431 - In vivo measurement of breastmilk flow

Poster Number: 431
Publication Number: 431.302

Meredith Y. Kinoshita, Royal College of Surgeons Ireland, Dublin 6W, Dublin, Ireland; Helen Barry, Coroflo. Royal College of Surgeons Ireland (RCSI), Dublin, Dublin, Ireland; James Travers, Coroflo, Rush, Dublin, Ireland; Francesca Sorgini, Coroflo, Dublin, Dublin, Ireland; Anne O'Sullivan, Coombe Woman and Infants University Hospital, Dublin, Dublin, Ireland; Martin J. White, RCSI, Dublin, Dublin, Ireland; Michael J. Turner, UCD Centre for Human Reproduction, Dublin, FL, United States; Anne Doolan, Coombe Women and Infants Hospital, Dublin 8, Dublin, Ireland

Background: During establishment of breastfeeding concern about feed sufficiency is common, but clinical assessment tools designed to measure milk transfer are unreliable. Accurate measurement of milk transfer may be clinically relevant in infants who are preterm, have congenital heart disease or are failing to thrive.  Historically, breastmilk flow and volume have been measured using breast pumps over intervals of seconds with maximum flow rates of 0.9 ml/sec. The aim was to measure real time breastmilk flow and volume of milk transfer in breastfeeding infants by using a nipple shield with integrated flow sensor (Coroflo™).

Objective: Objectives were to measure flow rates and volumes transferred in vivo during breastfeeds. Flow rates, volumes, and duration of feeds were recorded in preterm and term breastfeeding dyads.

Design/Methods: The breastmilk flow sensor consists of a silicone nipple shield with an integrated microflow sensor (Figure 1). The flow sensor was selected for its’ reliability at flow rates from 0-1.5 ml/sec. Preterm and term mother-infant breastfeeding dyads were prospectively recruited. Each dyad used the device for at least one feed and test weights were performed to assess milk transfer. Flow rates, volumes, and duration of breastfeeds were measured by the sensor and sent via Bluetooth to a dedicated smartphone application. Breastmilk flow sensors were provided by Coroflo Ltd and are not classified as medical devices.

• Problem statement
Return the exact wording of the breastmilk flow abstract, starting at "Background: During establishment" and ending at "flow sensor (Coroflo™).".

• Data listing
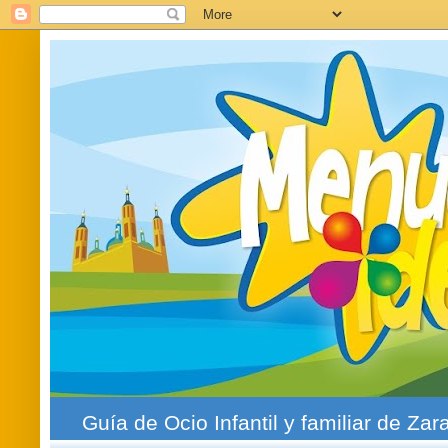
Guía de Ocio Infantil y familiar de Zar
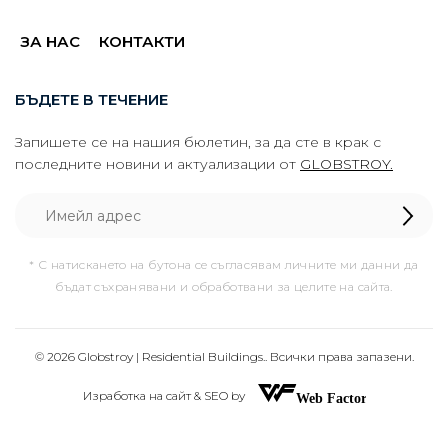
ЗА НАС
КОНТАКТИ
БЪДЕТЕ В ТЕЧЕНИЕ
Запишете се на нашия бюлетин, за да сте в крак с
последните новини и актуализации от
GLOBSTROY.
* С натискането на бутона се съгласявам личните ми данни да
бъдат съхранявани и обработвани за целите на сайта.
© 2026 Globstroy | Residential Buildings.. Всички права запазени.
Изработка на сайт & SEO by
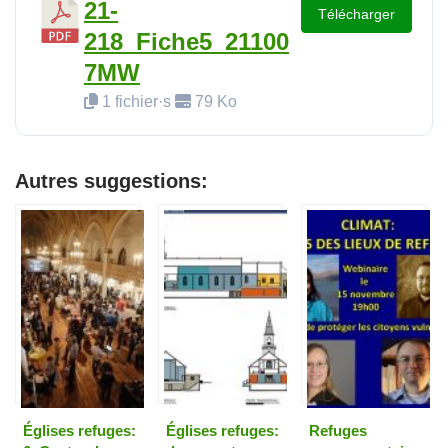
21-
Télécharger
218_Fiche5_21100
7MW
1 fichier·s
79 Ko
Autres suggestions:
Églises refuges:
Églises refuges:
Refuges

• Written solution
Background: During establishment of breastfeeding concern about feed sufficiency is common, but clinical assessment tools designed to measure milk transfer are unreliable. Accurate measurement of milk transfer may be clinically relevant in infants who are preterm, have congenital heart disease or are failing to thrive.  Historically, breastmilk flow and volume have been measured using breast pumps over intervals of seconds with maximum flow rates of 0.9 ml/sec. The aim was to measure real time breastmilk flow and volume of milk transfer in breastfeeding infants by using a nipple shield with integrated flow sensor (Coroflo™).